Through Kiva, I have chosen to help 2 moms.  The first mother is from Ghana and runs her own business selling pastries in addition to producing beaded necklaces and slippers.  She plans to use the profit she earns to pay school fees for her children.  The second mother is trying to expand her business here in the US to give her children a better future.

Springtime Azaleas

Finally, Thank You, Mom

I thank my mom – who, despite all of our differences – still manages to love and support me. She drives me crazy with wanting to monitor my every movement when I am out of the country and she totally doesn’t understand my desire to travel.  But she always anxiously awaits my return home from a trip to view my photos.
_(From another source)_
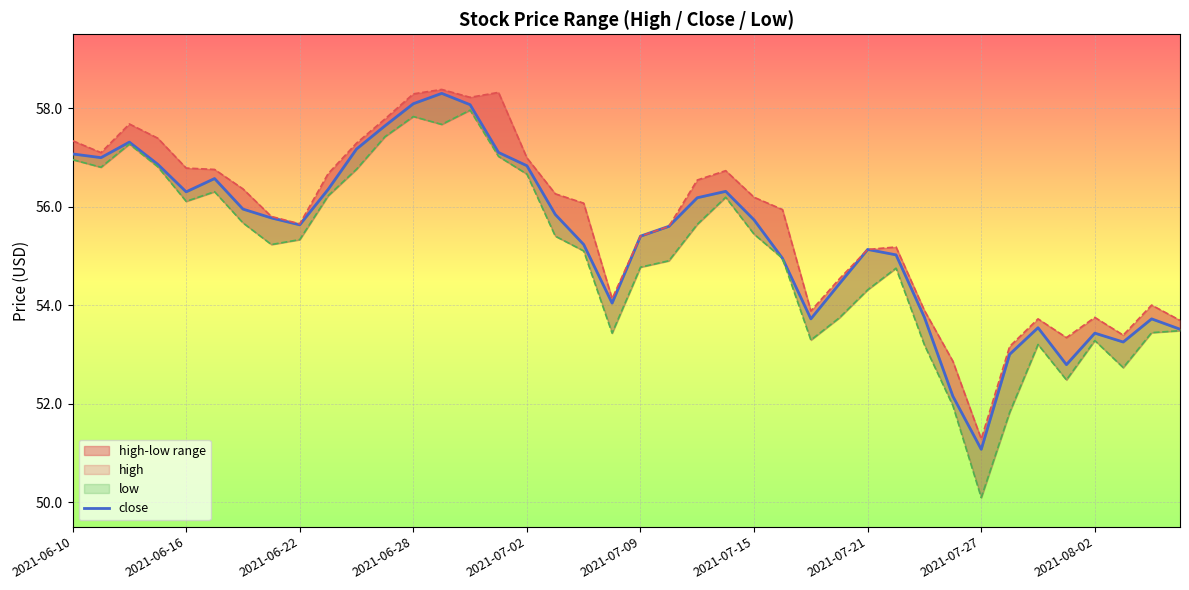

The low series shows 30.0 at 23. True or false?

False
I am also thankful to my mom for my love of reading and writing.  The best memory I have as a child is nightly storybook time.  Every night my mother never failed to sit on our bed and read to my brother and I before we went to sleep.  Chitty Chitty Bang Bang.  1 chapter a night.  I don’t know if she realizes it, but she is the one who opened up the whole world to me through books.

Finally, I will always be appreciative to my mom for passing along all of her phobias.  Things that crawl, outdoor camping and the dark.  And dirt.  I hate sitting on dirt and getting my hands dirty.  Kind of ironic for someone who loves landscape photography.